What the consistent case-law advises is that there will be rare cases where the Tribunal, other than in a delayed and pending investigation of a complaint, may make an order to progress in cases, for example, where the Commissioner has declined to accept the complaint in circumstances where it should be accepted. There is some minor dispute whether that is a power exercisable by the First Tier Tribunal or by judicial review. The jurisprudence is absolutely clear about the broad discretion of the Commissioner as to the nature of the investigation and range of outcome actions at his disposal. This Tribunal has no power to supervise the Commissioner or review the appropriateness of an investigation.
Conclusions
It is clear from the documents that the Commissioner accepted Mr Hart’s complaint, spoke to the data handler and decided to recommend an alternate solution to provide Mr Hart with the information he needed in a way that the data handler could provide. Mr Hart believes the Commissioner should have done more, albeit has not specified what else the Commissioner should have done. The Appellant has conflated his complaint with other complaints that he has previously made which he appeared equally dissatisfied about. Whilst it is unfortunate that Mr Hart is unhappy with the outcome, Mr Hart’s case is very different to that of EW who had not had a complaint accepted or investigated at all.
On any objective examination, the Appellant is seeking to re-open the investigation to obtain a different outcome, whether or not that is explicitly stated and that is also outside of this Tribunals’ jurisdiction. There is no realistic prospect of him being successful.

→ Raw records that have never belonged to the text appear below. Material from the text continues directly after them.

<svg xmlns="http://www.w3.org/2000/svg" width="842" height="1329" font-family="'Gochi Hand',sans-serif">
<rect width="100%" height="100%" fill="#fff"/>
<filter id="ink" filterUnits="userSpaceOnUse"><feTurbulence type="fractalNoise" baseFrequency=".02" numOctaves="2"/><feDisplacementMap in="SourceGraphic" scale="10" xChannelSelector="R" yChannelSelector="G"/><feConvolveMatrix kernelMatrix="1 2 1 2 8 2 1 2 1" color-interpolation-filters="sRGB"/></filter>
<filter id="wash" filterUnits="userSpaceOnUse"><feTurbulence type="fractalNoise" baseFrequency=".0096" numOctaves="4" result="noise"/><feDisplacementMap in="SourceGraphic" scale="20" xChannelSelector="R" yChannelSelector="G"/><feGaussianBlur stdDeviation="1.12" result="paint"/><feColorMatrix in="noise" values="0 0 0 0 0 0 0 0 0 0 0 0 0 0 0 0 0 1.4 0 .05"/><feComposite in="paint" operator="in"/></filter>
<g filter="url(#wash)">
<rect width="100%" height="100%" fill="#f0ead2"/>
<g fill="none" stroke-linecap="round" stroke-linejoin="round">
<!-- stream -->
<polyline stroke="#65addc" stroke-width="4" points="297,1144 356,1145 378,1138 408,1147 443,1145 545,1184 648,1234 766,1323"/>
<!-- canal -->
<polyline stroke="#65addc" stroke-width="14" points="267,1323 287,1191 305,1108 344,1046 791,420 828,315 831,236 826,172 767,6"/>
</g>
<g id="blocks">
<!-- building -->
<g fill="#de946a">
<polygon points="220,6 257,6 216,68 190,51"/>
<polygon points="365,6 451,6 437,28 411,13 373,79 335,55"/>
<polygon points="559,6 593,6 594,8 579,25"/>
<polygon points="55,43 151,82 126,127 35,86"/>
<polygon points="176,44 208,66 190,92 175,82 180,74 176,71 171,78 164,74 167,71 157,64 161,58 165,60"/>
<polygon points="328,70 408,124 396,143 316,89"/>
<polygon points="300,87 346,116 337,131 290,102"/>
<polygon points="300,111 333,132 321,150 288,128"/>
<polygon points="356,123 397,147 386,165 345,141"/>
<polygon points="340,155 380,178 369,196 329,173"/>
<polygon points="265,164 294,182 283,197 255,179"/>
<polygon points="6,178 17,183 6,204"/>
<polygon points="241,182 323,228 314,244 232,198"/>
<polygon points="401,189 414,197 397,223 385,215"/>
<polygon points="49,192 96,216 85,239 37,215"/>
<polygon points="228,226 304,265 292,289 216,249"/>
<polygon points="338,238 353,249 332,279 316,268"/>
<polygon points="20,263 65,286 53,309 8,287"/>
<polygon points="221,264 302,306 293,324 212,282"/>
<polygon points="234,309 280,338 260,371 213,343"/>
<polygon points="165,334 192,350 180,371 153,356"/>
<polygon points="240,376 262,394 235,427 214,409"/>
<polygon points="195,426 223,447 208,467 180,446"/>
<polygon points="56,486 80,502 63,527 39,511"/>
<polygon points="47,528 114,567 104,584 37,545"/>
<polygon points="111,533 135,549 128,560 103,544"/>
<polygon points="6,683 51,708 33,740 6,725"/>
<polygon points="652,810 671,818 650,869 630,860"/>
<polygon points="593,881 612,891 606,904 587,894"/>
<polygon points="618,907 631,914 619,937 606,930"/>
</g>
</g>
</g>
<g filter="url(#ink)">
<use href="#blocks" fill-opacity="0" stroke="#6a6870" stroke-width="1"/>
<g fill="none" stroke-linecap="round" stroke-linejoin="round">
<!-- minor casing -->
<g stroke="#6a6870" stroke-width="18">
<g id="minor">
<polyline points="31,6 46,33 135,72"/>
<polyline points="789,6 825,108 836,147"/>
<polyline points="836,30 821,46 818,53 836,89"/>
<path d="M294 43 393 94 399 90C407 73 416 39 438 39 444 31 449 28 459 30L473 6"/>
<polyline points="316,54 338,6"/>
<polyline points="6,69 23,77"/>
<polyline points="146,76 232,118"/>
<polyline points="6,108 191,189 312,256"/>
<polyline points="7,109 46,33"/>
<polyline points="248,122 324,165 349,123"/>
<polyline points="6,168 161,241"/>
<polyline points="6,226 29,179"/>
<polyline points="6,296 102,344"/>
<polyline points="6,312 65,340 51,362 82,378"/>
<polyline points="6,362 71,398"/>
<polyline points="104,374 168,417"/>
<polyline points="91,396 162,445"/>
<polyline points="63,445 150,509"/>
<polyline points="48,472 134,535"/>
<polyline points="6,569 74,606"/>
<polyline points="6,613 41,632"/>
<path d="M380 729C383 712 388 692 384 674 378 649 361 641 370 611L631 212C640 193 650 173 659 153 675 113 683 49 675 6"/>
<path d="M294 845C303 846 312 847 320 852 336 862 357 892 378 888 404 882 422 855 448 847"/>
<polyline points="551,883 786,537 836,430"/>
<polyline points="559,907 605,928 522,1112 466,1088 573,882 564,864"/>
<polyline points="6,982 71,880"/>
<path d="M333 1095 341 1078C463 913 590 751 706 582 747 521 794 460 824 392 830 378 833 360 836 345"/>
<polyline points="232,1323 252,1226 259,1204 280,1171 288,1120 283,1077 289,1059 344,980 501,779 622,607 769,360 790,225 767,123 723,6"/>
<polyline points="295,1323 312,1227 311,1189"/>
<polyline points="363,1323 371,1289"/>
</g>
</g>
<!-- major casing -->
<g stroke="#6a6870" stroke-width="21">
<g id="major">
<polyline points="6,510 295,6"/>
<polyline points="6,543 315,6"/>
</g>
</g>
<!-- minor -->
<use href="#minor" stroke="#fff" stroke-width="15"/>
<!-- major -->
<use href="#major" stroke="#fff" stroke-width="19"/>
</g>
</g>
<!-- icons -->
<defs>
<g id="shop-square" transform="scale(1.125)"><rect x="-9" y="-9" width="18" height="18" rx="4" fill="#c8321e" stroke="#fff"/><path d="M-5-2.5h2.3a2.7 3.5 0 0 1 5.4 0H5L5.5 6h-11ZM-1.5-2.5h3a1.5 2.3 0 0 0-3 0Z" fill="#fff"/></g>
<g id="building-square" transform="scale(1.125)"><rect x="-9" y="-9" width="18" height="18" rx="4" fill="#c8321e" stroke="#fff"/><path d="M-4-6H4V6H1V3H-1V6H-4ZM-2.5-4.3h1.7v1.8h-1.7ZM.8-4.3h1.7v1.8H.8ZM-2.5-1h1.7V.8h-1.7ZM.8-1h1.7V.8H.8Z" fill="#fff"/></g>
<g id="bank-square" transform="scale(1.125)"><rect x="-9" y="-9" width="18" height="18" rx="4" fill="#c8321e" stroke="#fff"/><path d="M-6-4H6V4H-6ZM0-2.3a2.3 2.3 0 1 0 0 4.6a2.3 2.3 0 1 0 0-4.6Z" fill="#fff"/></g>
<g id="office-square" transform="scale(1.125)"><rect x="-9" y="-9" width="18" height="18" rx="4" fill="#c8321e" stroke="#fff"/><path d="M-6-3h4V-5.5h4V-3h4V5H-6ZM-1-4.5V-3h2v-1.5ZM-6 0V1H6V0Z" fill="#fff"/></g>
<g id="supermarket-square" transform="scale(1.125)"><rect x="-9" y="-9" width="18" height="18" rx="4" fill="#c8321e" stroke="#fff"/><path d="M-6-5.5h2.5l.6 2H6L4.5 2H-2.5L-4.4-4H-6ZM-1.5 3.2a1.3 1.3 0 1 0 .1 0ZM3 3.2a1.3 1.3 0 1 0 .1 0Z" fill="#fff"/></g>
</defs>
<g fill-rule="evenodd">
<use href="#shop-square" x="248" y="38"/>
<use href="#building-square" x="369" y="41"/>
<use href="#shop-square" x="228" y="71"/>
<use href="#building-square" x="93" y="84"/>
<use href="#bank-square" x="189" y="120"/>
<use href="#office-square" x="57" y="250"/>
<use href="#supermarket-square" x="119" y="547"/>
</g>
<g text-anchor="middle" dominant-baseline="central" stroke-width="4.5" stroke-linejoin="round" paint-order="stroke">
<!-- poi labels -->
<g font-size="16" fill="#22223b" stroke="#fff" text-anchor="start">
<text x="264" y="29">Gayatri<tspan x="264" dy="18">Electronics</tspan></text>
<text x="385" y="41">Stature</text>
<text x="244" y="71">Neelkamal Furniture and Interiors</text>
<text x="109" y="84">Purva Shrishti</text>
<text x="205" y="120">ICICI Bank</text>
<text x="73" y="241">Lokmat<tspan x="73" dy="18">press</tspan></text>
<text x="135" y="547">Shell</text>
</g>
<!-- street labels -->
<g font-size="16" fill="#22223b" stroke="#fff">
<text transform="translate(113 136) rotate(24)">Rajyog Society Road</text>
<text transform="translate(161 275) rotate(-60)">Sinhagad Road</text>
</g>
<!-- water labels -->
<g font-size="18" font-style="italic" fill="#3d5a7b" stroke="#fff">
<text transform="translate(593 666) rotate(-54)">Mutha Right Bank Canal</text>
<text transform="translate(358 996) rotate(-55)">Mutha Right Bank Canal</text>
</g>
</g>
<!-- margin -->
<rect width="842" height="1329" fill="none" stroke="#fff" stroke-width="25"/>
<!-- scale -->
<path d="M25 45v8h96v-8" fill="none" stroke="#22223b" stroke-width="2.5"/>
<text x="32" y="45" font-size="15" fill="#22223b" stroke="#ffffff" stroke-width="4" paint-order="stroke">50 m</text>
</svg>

Mr Hart mentions in his response that he wishes to certify a contempt of court against the Commissioner on the basis that the Commission has misled the Tribunal about the basis of the appeal. Mr Hart has not lodged any such application which would need to be on the correct application in any event but it was clear from the Commissioner’s response that in effect Mr Hart was challenging the outcome. He wanted a different investigation and for it to lead to a different outcome; otherwise why would he challenge the investigation. There was no misrepresentation of his case in my judgment and no basis for any allegation of contempt. The Respondent dealt with all the issues thoroughly in the response document.
The Tribunal has considered the documents lodged in the appeal and respective submissions on the strike out application. The Appellant’s application was made after an investigation that led to an outcome. The Tribunal had no basis to consider his application on the basis that his complaint had been considered and responded to, and additionally his application was bound to fail.
Accordingly, the application is struck out under Rule 8(2)(a) and 8(3)(c).